EXERCISE - Your answer should be the lines below from the one holding "de componentes que" through the one holding "anzar tus objetivos, te", copied exactly and with nothing else.

━━━━━━━━

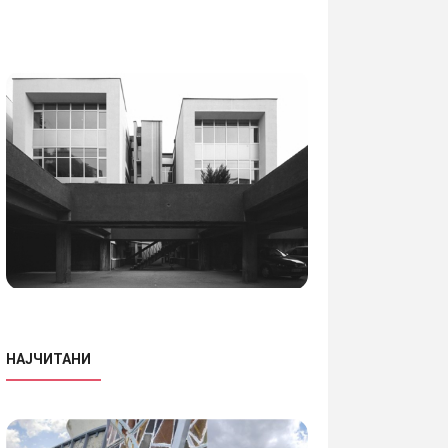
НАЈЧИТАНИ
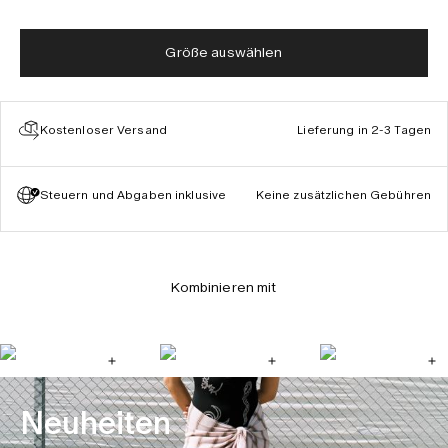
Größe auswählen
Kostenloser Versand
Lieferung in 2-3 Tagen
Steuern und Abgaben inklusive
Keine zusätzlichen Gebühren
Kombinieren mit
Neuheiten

━━━━━━━━

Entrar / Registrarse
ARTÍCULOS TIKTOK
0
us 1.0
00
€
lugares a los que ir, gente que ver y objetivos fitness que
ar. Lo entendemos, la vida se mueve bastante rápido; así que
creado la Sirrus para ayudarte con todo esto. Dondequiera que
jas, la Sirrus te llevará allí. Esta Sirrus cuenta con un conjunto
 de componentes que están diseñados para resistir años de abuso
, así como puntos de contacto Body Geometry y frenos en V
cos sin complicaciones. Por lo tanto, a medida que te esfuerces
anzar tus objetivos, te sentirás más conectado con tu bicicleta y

━━━━━━━━

REPLY TO THE EXERCISE -
 de componentes que están diseñados para resistir años de abuso
, así como puntos de contacto Body Geometry y frenos en V
cos sin complicaciones. Por lo tanto, a medida que te esfuerces
anzar tus objetivos, te sentirás más conectado con tu bicicleta y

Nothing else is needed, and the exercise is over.